PRESIDENT Emmerson Mnangagwa has signed into law the heavily criticised Health Services Bill which takes away the rights for public sector health workers to strike.
The new law criminalises any collective job action which goes beyond 72 hours, and any member of the Health Service who breaches the Act shall be liable for a fine and a prison sentence not exceeding six months or both.
The signing comes after health workers were locked in a protracted fight with the government over poor salaries last year.
Thousands of nurses and doctors at state-run hospitals went on strike last year demanding a hefty raise and wages in U.S. dollars due to a slide in the local currency and steep inflation that eroded the value of their earnings.
An exodus of doctors and nurses has left Zimbabwean hospitals understaffed, with over 4,000 health workers leaving the country since 2021, the country’s Health Services Board said in November.
Official figures show that last year alone Zimbabwe lost nearly 1,800 nurses, mainly to Britain.
Many nurses in Zimbabwe earn less than $100 a month.
According to the new Health Service Amendment Act 2022, public health employees will still be expected to work even during the time they are on strike.

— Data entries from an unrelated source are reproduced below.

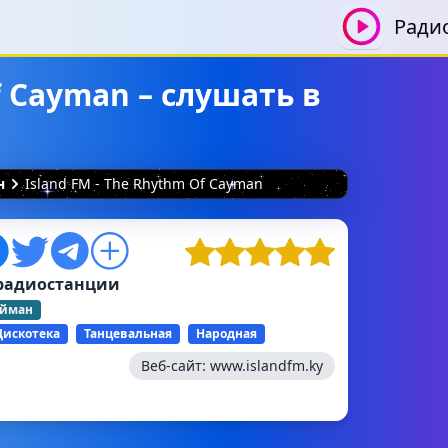
Ради
f Cayman – слушать в
н
Island FM - The Rhythm Of Cayman
радиостанции
айман
Дискотека
Танцевальная
Народная
Веб-сайт:
www.islandfm.ky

“Notwithstanding anything in the Labour Act (Chapter 28:01): the Health Service shall be deemed as an essential service referred to in section 65(3) of the constitution; and no collective job action, whether lawful or unlawful, shall continue for an uninterrupted period of 72 hours or for more than 72 hours in any given 14-days; and notice of any collective job action must be given in writing 48 hours prior to the commencement of such collective job action,” reads the statute
“Any individual who is a member of the governing body of any trade union representative body of members of the health service which incites or organises any collective job action contrary to subsection (2)(b) or (c) shall be guilty of any an offence and liable to a fine not exceeding level 4 or to imprisonment for a period not exceeding six months or both such fine and imprisonment.
It also says, “A member of the Health Service is under obligation, whilst employed by the Commission shall provide all necessary skills, expertise, care and service expected of him or her as a member of the profession to which he or she belongs; and “during any collective job action, to provide the skill, expertise, care and service to patients in a medical emergency or needing critical care.”

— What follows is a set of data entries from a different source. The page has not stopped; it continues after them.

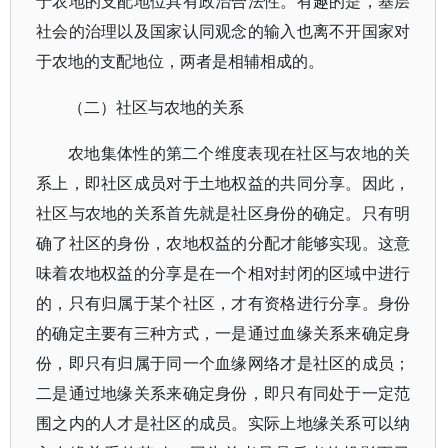
于农地的支配地位具有政治合法性。有趣的是，基层
社会的治理以及国家认同观念的输入也离不开国家对
于农地的支配地位，两者是相辅相成的。
（二）社区与农地的关系
农地集体性的第二个维度表现在社区与农地的关
系上，即社区成员对于土地权益的共同分享。因此，
社区与农地的关系首先就是社区身份的确定。只有明
确了社区的身份，农地权益的分配才能够实现。这意
味着农地权益的分享是在一个相对封闭的区域中进行
的，只有归属于某个社区，才有资格进行分享。身份
的确定主要有三种方式，一是通过血缘关系来确定身
份，即只有归属于同一个血缘网络才是社区的成员；
二是通过地缘关系来确定身份，即只有同处于一定范
围之内的人才是社区的成员。实际上地缘关系可以纳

A commission (Health Service Commission) appointed by the President will now run the health service in the country.
The Commission, supervised by the health minister, “shall be responsible for fixing health workers’ salaries, allowances and other benefits of members of health service, as the commission must act with approval of the President given on recommendation of the Finance Minister after consultation with the Health Minister,” read part of the Act.